- **Problem requirements**:
Reproduce the text of the listing below verbatim, line for line, and omit the pictures.

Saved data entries
================================

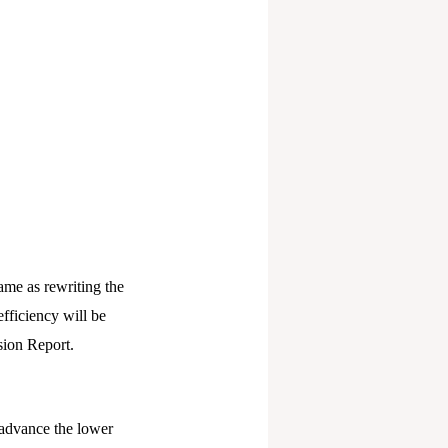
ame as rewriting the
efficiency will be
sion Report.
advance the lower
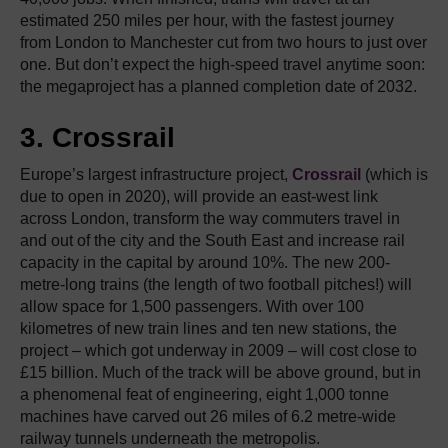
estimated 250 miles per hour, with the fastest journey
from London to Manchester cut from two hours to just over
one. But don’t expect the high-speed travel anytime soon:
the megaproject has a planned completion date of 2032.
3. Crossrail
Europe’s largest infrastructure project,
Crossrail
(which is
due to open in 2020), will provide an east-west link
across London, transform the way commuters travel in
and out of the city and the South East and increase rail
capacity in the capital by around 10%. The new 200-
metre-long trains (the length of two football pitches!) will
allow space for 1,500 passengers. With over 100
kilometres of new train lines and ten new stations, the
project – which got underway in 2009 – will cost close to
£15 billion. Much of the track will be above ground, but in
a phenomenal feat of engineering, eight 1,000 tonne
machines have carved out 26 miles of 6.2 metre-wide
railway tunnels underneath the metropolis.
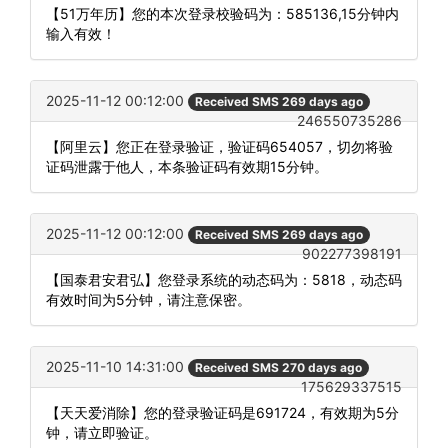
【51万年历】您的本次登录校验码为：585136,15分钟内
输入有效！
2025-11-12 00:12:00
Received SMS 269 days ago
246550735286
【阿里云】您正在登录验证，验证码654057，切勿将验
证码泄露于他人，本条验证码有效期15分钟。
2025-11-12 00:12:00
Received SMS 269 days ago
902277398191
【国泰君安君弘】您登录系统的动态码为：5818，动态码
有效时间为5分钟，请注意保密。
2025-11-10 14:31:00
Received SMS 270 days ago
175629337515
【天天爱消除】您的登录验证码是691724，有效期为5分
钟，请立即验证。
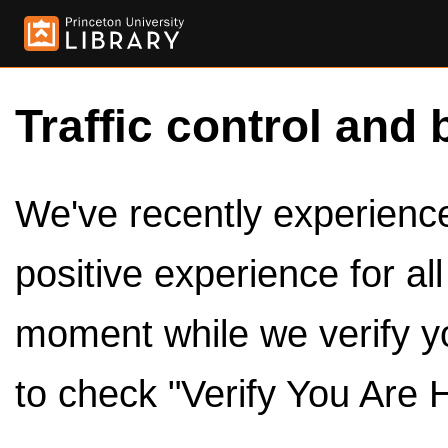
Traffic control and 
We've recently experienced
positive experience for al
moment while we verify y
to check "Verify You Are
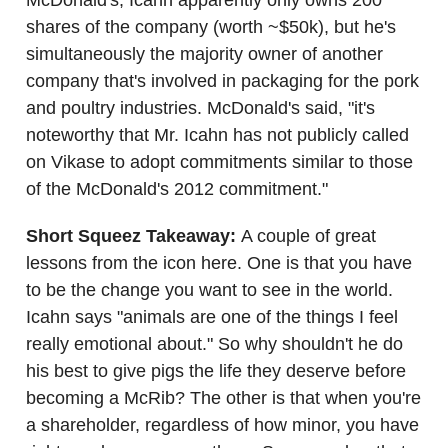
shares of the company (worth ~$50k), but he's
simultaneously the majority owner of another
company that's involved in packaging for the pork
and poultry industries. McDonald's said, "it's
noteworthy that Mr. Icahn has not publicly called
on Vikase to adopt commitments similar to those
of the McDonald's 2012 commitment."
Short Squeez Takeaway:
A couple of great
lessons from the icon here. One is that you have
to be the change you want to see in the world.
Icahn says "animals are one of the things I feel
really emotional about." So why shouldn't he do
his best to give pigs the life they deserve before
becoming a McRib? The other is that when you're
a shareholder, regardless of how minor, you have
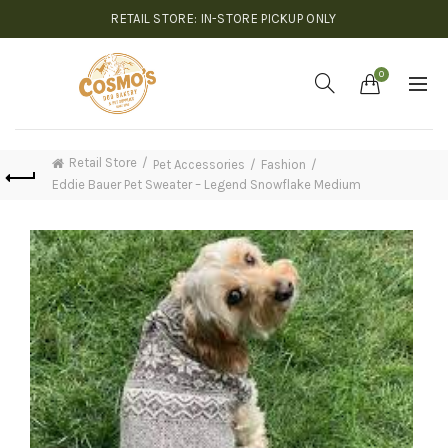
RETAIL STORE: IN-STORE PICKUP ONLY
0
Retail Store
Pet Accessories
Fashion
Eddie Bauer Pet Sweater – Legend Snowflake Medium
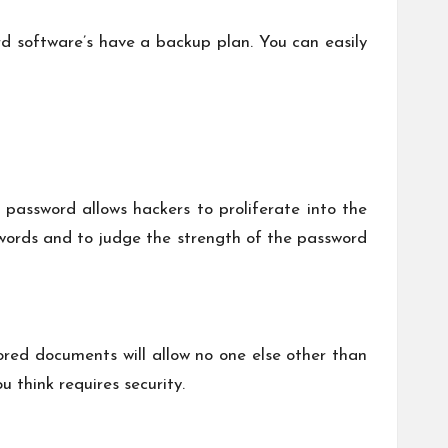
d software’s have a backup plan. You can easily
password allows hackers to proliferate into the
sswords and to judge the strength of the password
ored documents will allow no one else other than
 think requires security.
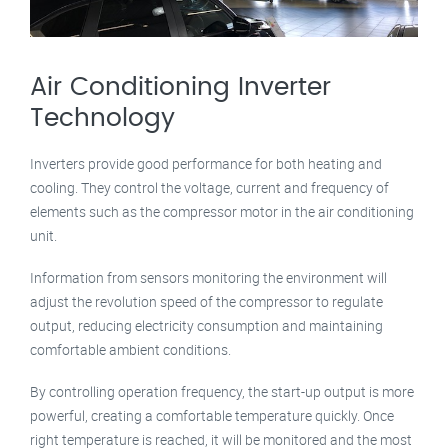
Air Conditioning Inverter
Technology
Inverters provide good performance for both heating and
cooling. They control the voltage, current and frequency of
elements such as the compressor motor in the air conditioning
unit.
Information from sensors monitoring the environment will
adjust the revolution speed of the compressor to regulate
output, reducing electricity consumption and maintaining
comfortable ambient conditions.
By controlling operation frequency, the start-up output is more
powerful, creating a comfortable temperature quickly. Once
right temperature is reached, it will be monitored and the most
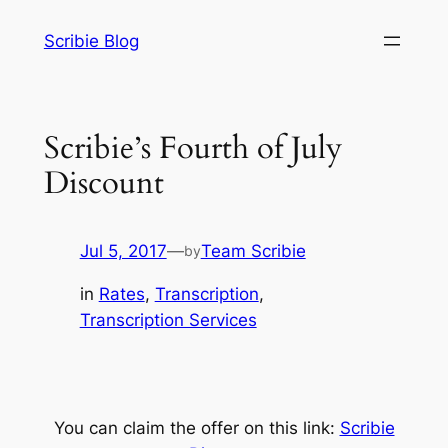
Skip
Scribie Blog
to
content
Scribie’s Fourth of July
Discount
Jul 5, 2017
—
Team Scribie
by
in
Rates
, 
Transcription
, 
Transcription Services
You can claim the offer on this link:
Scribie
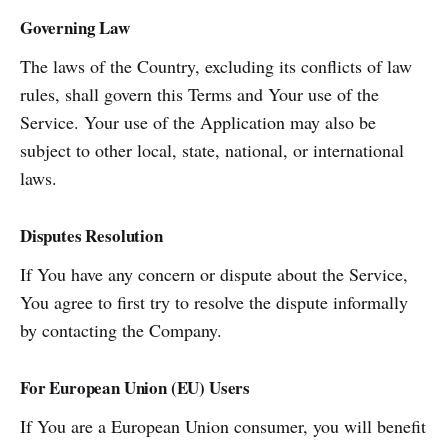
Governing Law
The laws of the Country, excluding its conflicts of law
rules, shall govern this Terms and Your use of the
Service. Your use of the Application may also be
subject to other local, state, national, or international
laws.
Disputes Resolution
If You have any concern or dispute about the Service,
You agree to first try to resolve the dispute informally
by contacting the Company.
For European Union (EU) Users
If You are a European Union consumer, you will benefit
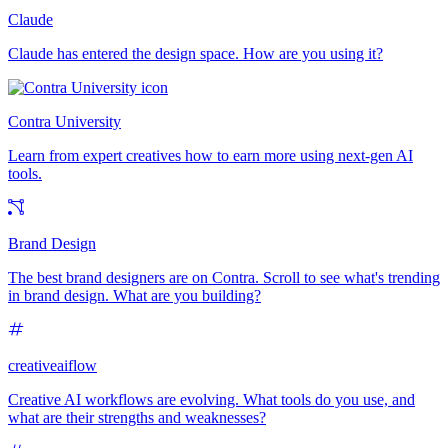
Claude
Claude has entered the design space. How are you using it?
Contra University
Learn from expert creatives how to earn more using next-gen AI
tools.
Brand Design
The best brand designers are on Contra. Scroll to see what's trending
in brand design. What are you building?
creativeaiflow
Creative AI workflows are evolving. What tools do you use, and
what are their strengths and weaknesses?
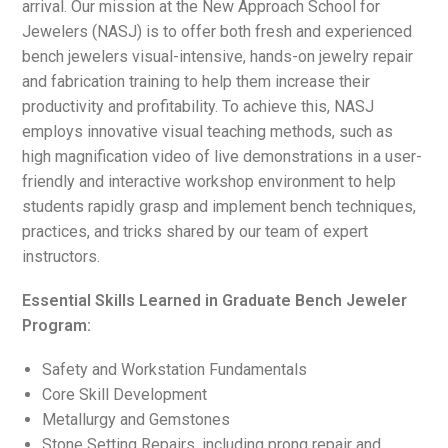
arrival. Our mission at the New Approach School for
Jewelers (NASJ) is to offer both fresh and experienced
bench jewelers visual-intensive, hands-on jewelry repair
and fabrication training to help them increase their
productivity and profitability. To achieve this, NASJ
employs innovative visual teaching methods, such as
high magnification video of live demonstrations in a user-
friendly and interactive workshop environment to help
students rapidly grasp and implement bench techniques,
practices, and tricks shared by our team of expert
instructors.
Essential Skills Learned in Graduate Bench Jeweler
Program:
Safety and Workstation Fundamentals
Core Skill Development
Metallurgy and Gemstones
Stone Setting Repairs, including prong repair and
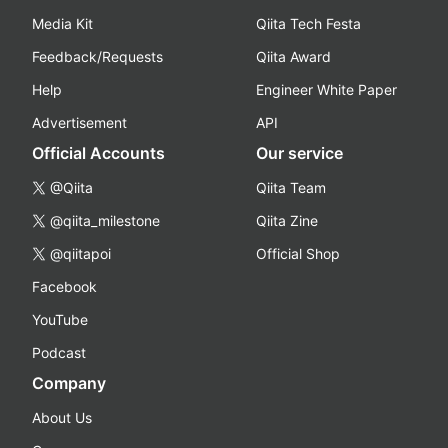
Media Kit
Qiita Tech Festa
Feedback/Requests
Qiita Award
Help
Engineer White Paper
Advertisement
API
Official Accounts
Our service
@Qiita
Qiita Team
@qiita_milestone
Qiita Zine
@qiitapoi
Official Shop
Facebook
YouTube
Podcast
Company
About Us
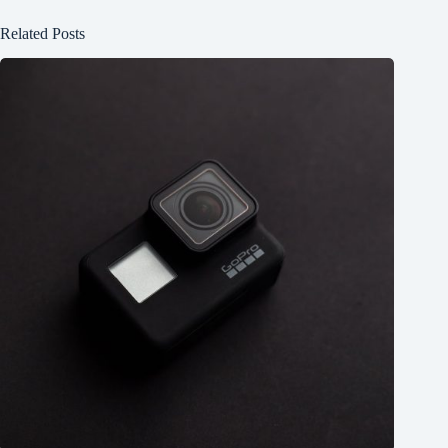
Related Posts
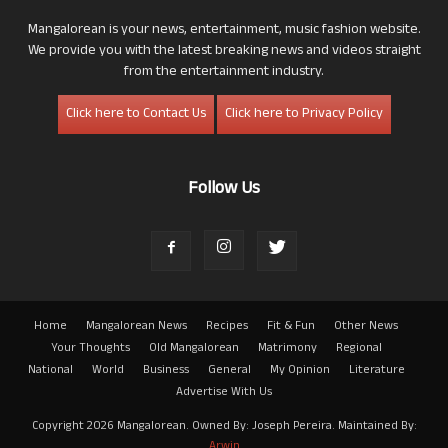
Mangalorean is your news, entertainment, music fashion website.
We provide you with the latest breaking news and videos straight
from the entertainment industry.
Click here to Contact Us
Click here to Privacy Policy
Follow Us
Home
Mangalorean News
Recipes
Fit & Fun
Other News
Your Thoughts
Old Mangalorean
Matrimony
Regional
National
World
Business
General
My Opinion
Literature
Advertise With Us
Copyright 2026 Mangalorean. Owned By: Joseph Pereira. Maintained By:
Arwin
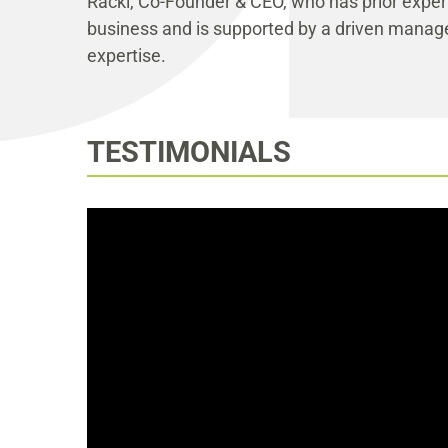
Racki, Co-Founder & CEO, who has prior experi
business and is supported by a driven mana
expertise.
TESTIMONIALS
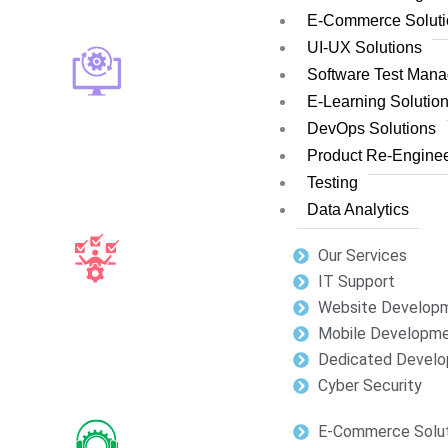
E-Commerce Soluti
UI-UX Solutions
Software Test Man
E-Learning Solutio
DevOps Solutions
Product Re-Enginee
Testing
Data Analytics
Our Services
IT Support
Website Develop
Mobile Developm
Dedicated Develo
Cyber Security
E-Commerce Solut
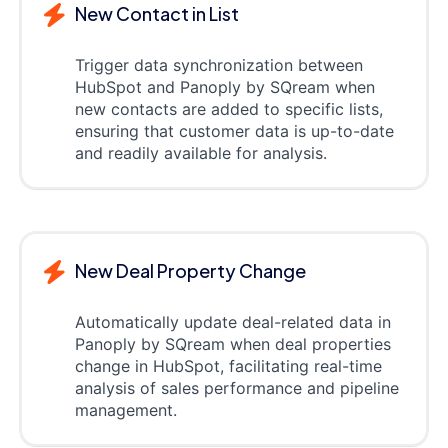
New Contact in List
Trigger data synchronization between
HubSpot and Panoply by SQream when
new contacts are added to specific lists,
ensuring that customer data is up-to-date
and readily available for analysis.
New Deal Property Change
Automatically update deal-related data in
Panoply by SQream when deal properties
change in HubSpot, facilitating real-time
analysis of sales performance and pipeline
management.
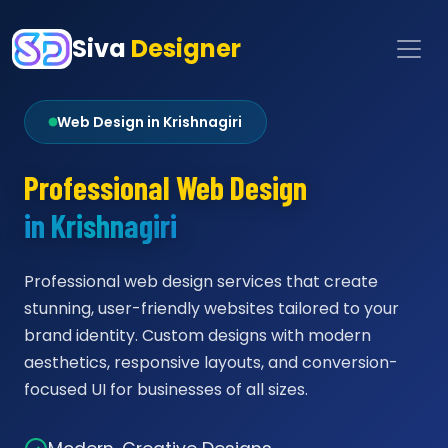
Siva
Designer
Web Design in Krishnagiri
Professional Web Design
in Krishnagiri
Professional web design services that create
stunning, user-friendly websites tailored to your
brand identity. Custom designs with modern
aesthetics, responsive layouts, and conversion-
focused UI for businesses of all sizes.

================================

- **Output for this task**:
ame as rewriting the
efficiency will be
sion Report.
advance the lower
estimated 250 miles per hour, with the fastest journey
from London to Manchester cut from two hours to just over
one. But don’t expect the high-speed travel anytime soon:
the megaproject has a planned completion date of 2032.
3. Crossrail
Europe’s largest infrastructure project,
Crossrail
(which is
due to open in 2020), will provide an east-west link
across London, transform the way commuters travel in
and out of the city and the South East and increase rail
capacity in the capital by around 10%. The new 200-
metre-long trains (the length of two football pitches!) will
allow space for 1,500 passengers. With over 100
kilometres of new train lines and ten new stations, the
project – which got underway in 2009 – will cost close to
£15 billion. Much of the track will be above ground, but in
a phenomenal feat of engineering, eight 1,000 tonne
machines have carved out 26 miles of 6.2 metre-wide
railway tunnels underneath the metropolis.
【51万年历】您的本次登录校验码为：585136,15分钟内
输入有效！
2025-11-12 00:12:00
Received SMS 269 days ago
246550735286
【阿里云】您正在登录验证，验证码654057，切勿将验
证码泄露于他人，本条验证码有效期15分钟。
2025-11-12 00:12:00
Received SMS 269 days ago
902277398191
【国泰君安君弘】您登录系统的动态码为：5818，动态码
有效时间为5分钟，请注意保密。
2025-11-10 14:31:00
Received SMS 270 days ago
175629337515
【天天爱消除】您的登录验证码是691724，有效期为5分
钟，请立即验证。
Traffic control and 
We've recently experienced
positive experience for al
moment while we verify y
to check "Verify You Are
shares of the company (worth ~$50k), but he's
simultaneously the majority owner of another
company that's involved in packaging for the pork
and poultry industries. McDonald's said, "it's
noteworthy that Mr. Icahn has not publicly called
on Vikase to adopt commitments similar to those
of the McDonald's 2012 commitment."
Short Squeez Takeaway:
A couple of great
lessons from the icon here. One is that you have
to be the change you want to see in the world.
Icahn says "animals are one of the things I feel
really emotional about." So why shouldn't he do
his best to give pigs the life they deserve before
becoming a McRib? The other is that when you're
a shareholder, regardless of how minor, you have
RETAIL STORE: IN-STORE PICKUP ONLY
0
Retail Store
Pet Accessories
Fashion
Eddie Bauer Pet Sweater – Legend Snowflake Medium
d software’s have a backup plan. You can easily
password allows hackers to proliferate into the
sswords and to judge the strength of the password
ored documents will allow no one else other than
 think requires security.
Air Conditioning Inverter
Technology
Inverters provide good performance for both heating and
cooling. They control the voltage, current and frequency of
elements such as the compressor motor in the air conditioning
unit.
Information from sensors monitoring the environment will
adjust the revolution speed of the compressor to regulate
output, reducing electricity consumption and maintaining
comfortable ambient conditions.
By controlling operation frequency, the start-up output is more
powerful, creating a comfortable temperature quickly. Once
right temperature is reached, it will be monitored and the most
Skip
Scribie Blog
to
content
Scribie’s Fourth of July
Discount
Jul 5, 2017
—
Team Scribie
by
in
Rates
, 
Transcription
, 
Transcription Services
You can claim the offer on this link:
Scribie
Governing Law
The laws of the Country, excluding its conflicts of law
rules, shall govern this Terms and Your use of the
Service. Your use of the Application may also be
subject to other local, state, national, or international
laws.
Disputes Resolution
If You have any concern or dispute about the Service,
You agree to first try to resolve the dispute informally
by contacting the Company.
For European Union (EU) Users
If You are a European Union consumer, you will benefit
Claude
Claude has entered the design space. How are you using it?
Contra University
Learn from expert creatives how to earn more using next-gen AI
tools.
Brand Design
The best brand designers are on Contra. Scroll to see what's trending
in brand design. What are you building?
creativeaiflow
Creative AI workflows are evolving. What tools do you use, and
what are their strengths and weaknesses?
arrival. Our mission at the New Approach School for
Jewelers (NASJ) is to offer both fresh and experienced
bench jewelers visual-intensive, hands-on jewelry repair
and fabrication training to help them increase their
productivity and profitability. To achieve this, NASJ
employs innovative visual teaching methods, such as
high magnification video of live demonstrations in a user-
friendly and interactive workshop environment to help
students rapidly grasp and implement bench techniques,
practices, and tricks shared by our team of expert
instructors.
Essential Skills Learned in Graduate Bench Jeweler
Program:
Safety and Workstation Fundamentals
Core Skill Development
Metallurgy and Gemstones
Stone Setting Repairs, including prong repair and
Media Kit
Qiita Tech Festa
Feedback/Requests
Qiita Award
Help
Engineer White Paper
Advertisement
API
Official Accounts
Our service
@Qiita
Qiita Team
@qiita_milestone
Qiita Zine
@qiitapoi
Official Shop
Facebook
YouTube
Podcast
Company
About Us
Related Posts
Mangalorean is your news, entertainment, music fashion website.
We provide you with the latest breaking news and videos straight
from the entertainment industry.
Click here to Contact Us
Click here to Privacy Policy
Follow Us
Home
Mangalorean News
Recipes
Fit & Fun
Other News
Your Thoughts
Old Mangalorean
Matrimony
Regional
National
World
Business
General
My Opinion
Literature
Advertise With Us
Copyright 2026 Mangalorean. Owned By: Joseph Pereira. Maintained By:
Arwin
Racki, Co-Founder & CEO, who has prior experi
business and is supported by a driven mana
expertise.
TESTIMONIALS
E-Commerce Soluti
UI-UX Solutions
Software Test Man
E-Learning Solutio
DevOps Solutions
Product Re-Enginee
Testing
Data Analytics
Our Services
IT Support
Website Develop
Mobile Developm
Dedicated Develo
Cyber Security
E-Commerce Solut
New Contact in List
Trigger data synchronization between
HubSpot and Panoply by SQream when
new contacts are added to specific lists,
ensuring that customer data is up-to-date
and readily available for analysis.
New Deal Property Change
Automatically update deal-related data in
Panoply by SQream when deal properties
change in HubSpot, facilitating real-time
analysis of sales performance and pipeline
management.
Siva
Designer
Web Design in Krishnagiri
Professional Web Design
in Krishnagiri
Professional web design services that create
stunning, user-friendly websites tailored to your
brand identity. Custom designs with modern
aesthetics, responsive layouts, and conversion-
focused UI for businesses of all sizes.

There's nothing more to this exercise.